▶ **Exercises**
[A] In the hospice essay, with whom did the writer take the first part of this trip a few years ago?
[B] Pick up the hospice essay after its final sentence and carry it forward in the same voice.

My hospice team is keeping me comfortable at home so I can keep doing what I love for as long as I can do it. They’ve developed a road map to guide me through these final weeks (or months) of my life. I plan to take the scenic route and enjoy the ride a while longer; visiting with friends, reading good books, enjoying the crisp fall weather and changing tree leaves.
I imagine what the map of my life might look like, unfolded and spread out over the dining room table. A few construction detours, a couple of missed exits, a stretch of bumpy gravel roads now and then, but mostly smooth pavement, with pencil marks circling favorite spots. The map would be wrinkled and worn, with edges fraying from all the folding and unfolding. Maybe there’s a few coffee stains on it. Just like life.
The fateful fact is I am looking forward to life “on the other side.” I have taken the first part of this trip before with my beloved Betsy, just a few years ago. It was hard to let her go on the final leg of the journey without me, but again, hospice was there to help guide us along the way.

Stored data entries

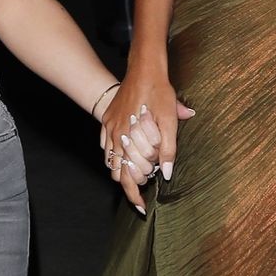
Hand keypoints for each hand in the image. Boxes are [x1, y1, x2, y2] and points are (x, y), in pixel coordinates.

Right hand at [97, 68, 195, 213]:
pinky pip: (106, 146)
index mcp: (128, 138)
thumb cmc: (158, 92)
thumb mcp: (169, 119)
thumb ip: (168, 148)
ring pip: (110, 161)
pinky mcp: (107, 120)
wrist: (144, 68)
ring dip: (124, 170)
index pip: (127, 178)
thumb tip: (167, 174)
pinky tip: (127, 155)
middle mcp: (114, 135)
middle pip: (117, 173)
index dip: (134, 196)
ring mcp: (108, 127)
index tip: (142, 207)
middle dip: (131, 183)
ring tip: (140, 170)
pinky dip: (116, 156)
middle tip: (148, 182)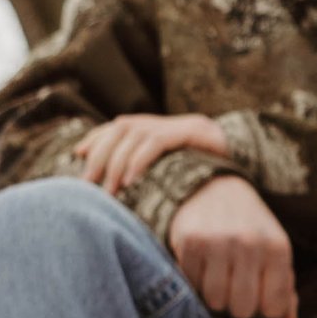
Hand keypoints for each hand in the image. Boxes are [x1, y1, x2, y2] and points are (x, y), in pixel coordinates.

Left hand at [77, 111, 232, 196]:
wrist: (238, 153)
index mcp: (149, 128)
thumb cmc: (202, 167)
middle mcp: (157, 123)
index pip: (114, 128)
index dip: (94, 138)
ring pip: (133, 136)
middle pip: (118, 130)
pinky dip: (140, 160)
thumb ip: (147, 174)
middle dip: (99, 156)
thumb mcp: (169, 171)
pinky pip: (156, 143)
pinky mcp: (187, 132)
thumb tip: (121, 194)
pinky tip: (132, 180)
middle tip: (89, 184)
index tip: (77, 155)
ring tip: (110, 190)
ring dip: (117, 163)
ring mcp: (172, 126)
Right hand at [168, 175, 299, 317]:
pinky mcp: (190, 242)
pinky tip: (202, 265)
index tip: (259, 293)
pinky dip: (195, 282)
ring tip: (218, 275)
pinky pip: (192, 286)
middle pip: (242, 310)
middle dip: (238, 305)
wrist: (214, 188)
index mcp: (277, 248)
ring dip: (215, 296)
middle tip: (235, 286)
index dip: (265, 309)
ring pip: (215, 302)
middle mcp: (249, 243)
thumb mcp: (275, 256)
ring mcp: (218, 242)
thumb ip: (285, 294)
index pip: (273, 308)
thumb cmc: (251, 231)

▶ **Answers in order**
[A] The writer's beloved Betsy.

[B]
In writing this final column I discovered that I needed a little help. The hospice folks suggested I contact one of their staff who possesses writing/editorial skills. I want to thank Kelly Paradis for being there for me. You are a precious jewel.
My special thanks to Tim Wiederaenders and the staff at The Daily Courier. Also, my deep appreciation to so many friends in Prescott Area Leadership, the Hungry Kids Project and other organizations who have enabled me to find special meaning in my life. I am a very fortunate and fulfilled man.